TASK GOAL:
Determine how many of the lines below hold the word "down". Give the number and nothing else.
Segment Open
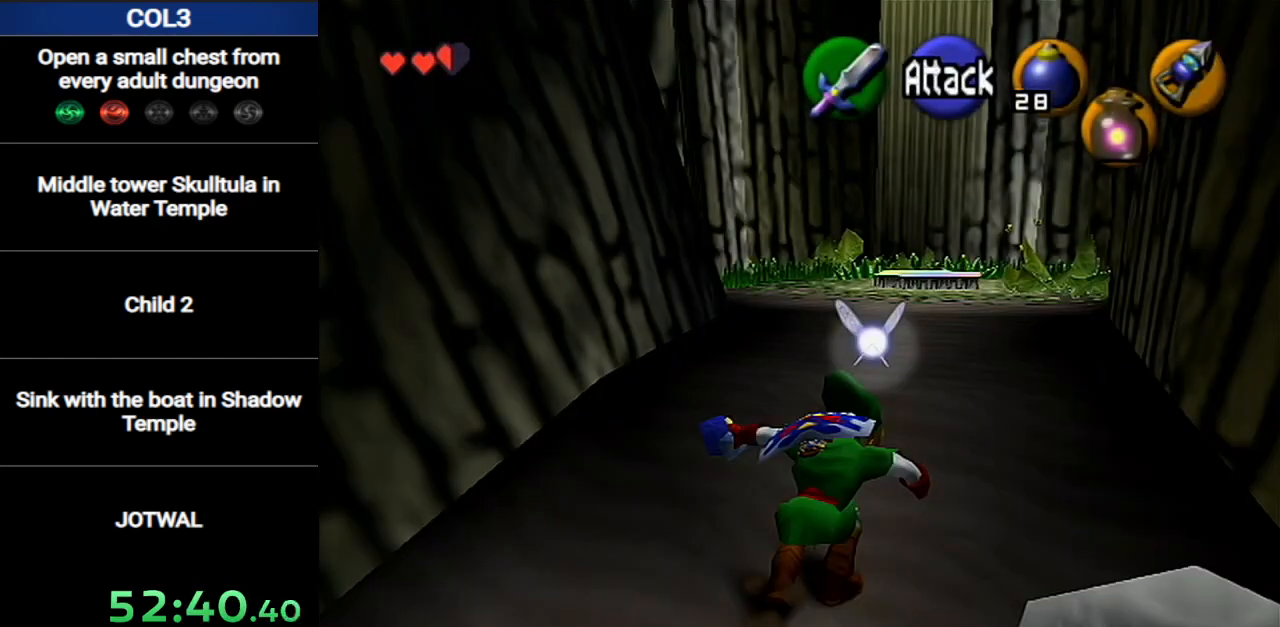
{"buttons": [], "left_stick": "center", "right_stick": "center", "events": []}
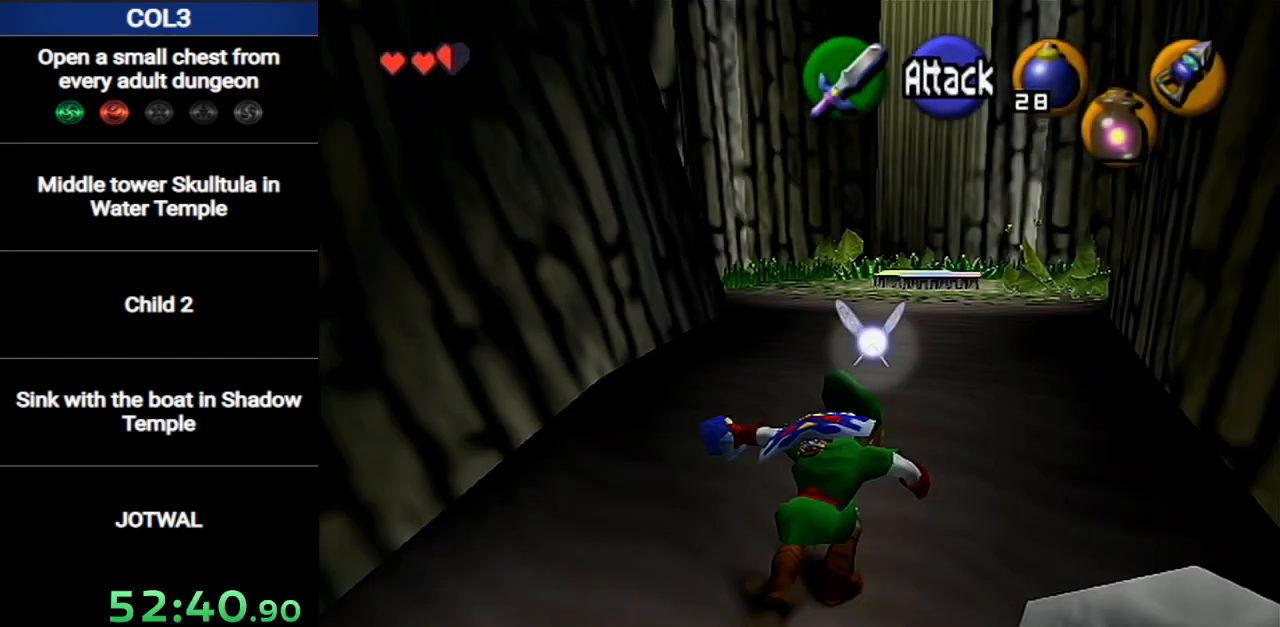
{"buttons": [], "left_stick": "center", "right_stick": "center", "events": []}
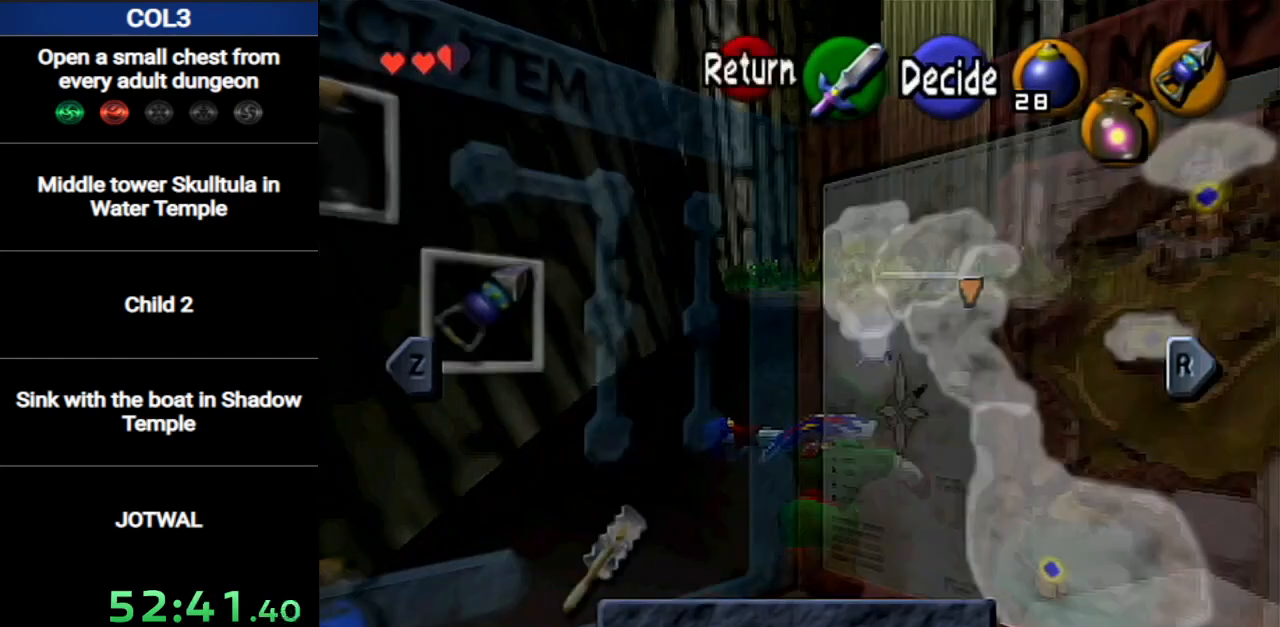
{"buttons": [], "left_stick": "right", "right_stick": "center", "events": [[500, "left_stick", "right"]]}
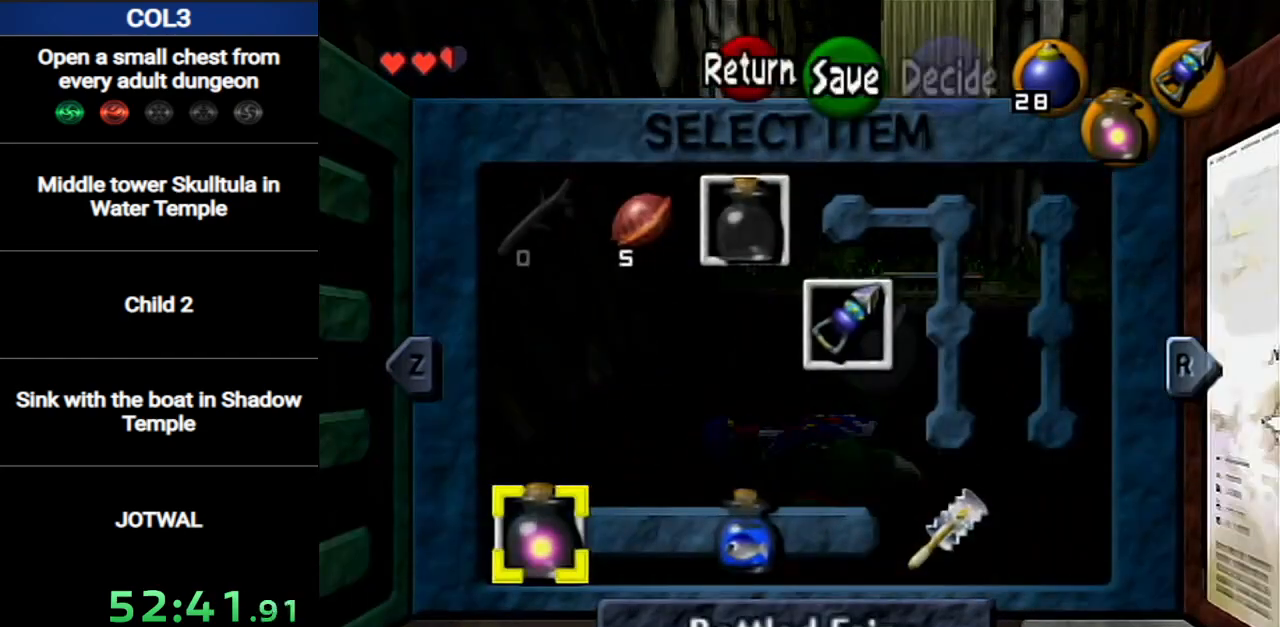
{"buttons": [], "left_stick": "center", "right_stick": "center", "events": [[167, "Z", "down"], [167, "left_stick", "center"], [251, "Z", "up"]]}
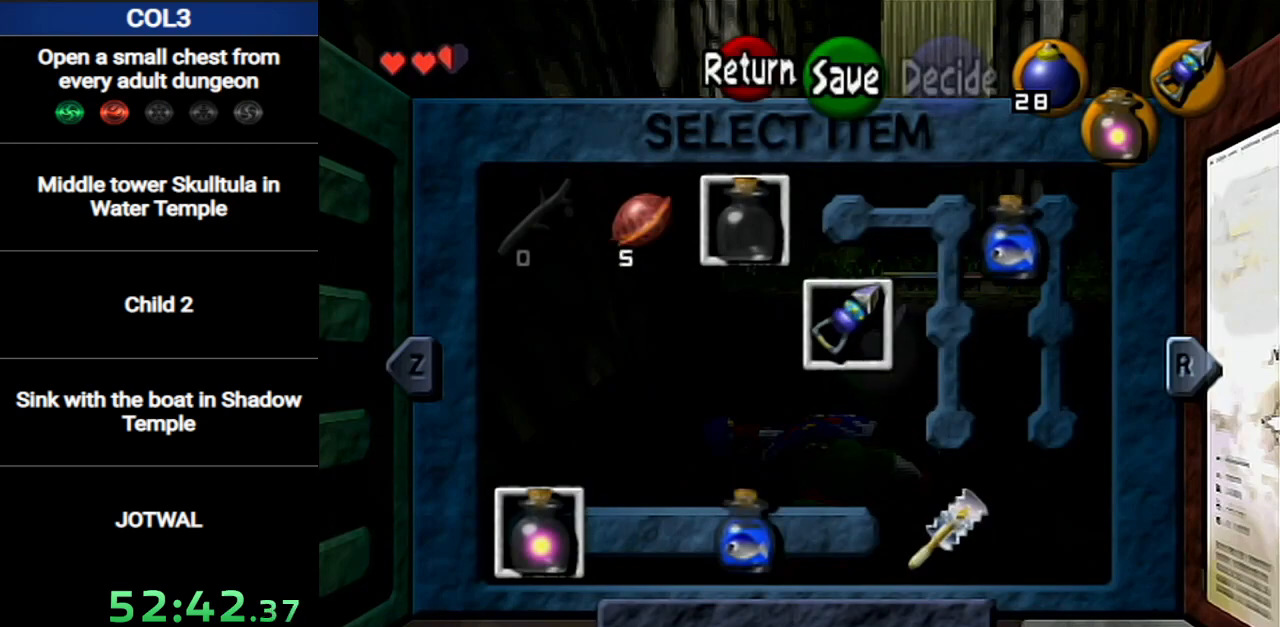
{"buttons": [], "left_stick": "center", "right_stick": "center", "events": [[117, "START", "down"], [234, "START", "up"]]}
Segment Closed
ANSWER TO THIS EXERCISE:
2